Prompt
Pick up the forum post about teaching a horse to stop and keep it going from its last line.

Document excerpt
** Start **
IMO, use the equipment you feel like you have enough control in, and your confidence will improve. HOWEVER, I also think that you should do more round pen work in the snaffle working on stop. Stop means STOP NOW and if you don't get it, the horse needs to back up to the place where you first asked for the halt. With my boy, that can be anywhere from half a stride to halfway down the school, depending on how he's feeling, the speed we're going, and what bit I'm using. The important part is that I do demand the stop, and I do get it (regardless of how much force it takes - and a suggestion, don't use constant pressure, check and release), and that my horse backs up to the place where I originally asked for the halt.


----------



## mypets (Mar 2, 2012)
** End **
Material supplied
** Start **
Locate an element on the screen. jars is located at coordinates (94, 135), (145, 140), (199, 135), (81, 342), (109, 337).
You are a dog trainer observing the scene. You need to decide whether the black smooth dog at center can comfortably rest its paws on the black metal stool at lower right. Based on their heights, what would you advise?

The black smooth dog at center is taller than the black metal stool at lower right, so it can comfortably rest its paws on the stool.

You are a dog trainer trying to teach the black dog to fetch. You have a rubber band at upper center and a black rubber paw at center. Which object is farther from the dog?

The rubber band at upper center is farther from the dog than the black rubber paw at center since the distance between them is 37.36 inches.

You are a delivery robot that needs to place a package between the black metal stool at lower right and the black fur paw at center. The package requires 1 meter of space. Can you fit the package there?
** End **
Answer for the task
Oh boy do I know what you are going through! It's been almost a year since I got thrown and broke a bunch of ribs and collapsed my lung. I got rid of that horse (found her a good home) and bought an older gelding. I still have my old tried and true trail horse mare but I'm reluctant to even get on her. The fear is always there. But I did get on her this week and rode her for a bit around my yard with my hubby there. She was just as she always was but I'm still nervous. I can feel myself getting all tensed up even though she doesn't do anything bad. I made the decision today to take lessons to help boost my confidence. I want to get back to being the rider I used to be but I find myself pulling out all kinds of excuses not to ride, ya know?


----------



## Palomine (Oct 30, 2010)

How funny this should be here. I am going through same thing. 56, been riding all my life except for last couple of years, and now I am hesitant about riding? AND just bought a new horse last summer too.

But all you hear/read and know about is the donts, and the be carefuls and the such and such happened to so and so, and in the end? It makes you more worried, if not outright terrified to ride at all. All of the constant "get a helmet" gets to you after a while too, or it has me.

The more you do ride though, the better you will feel I think.


----------



## Cacowgirl (Feb 19, 2011)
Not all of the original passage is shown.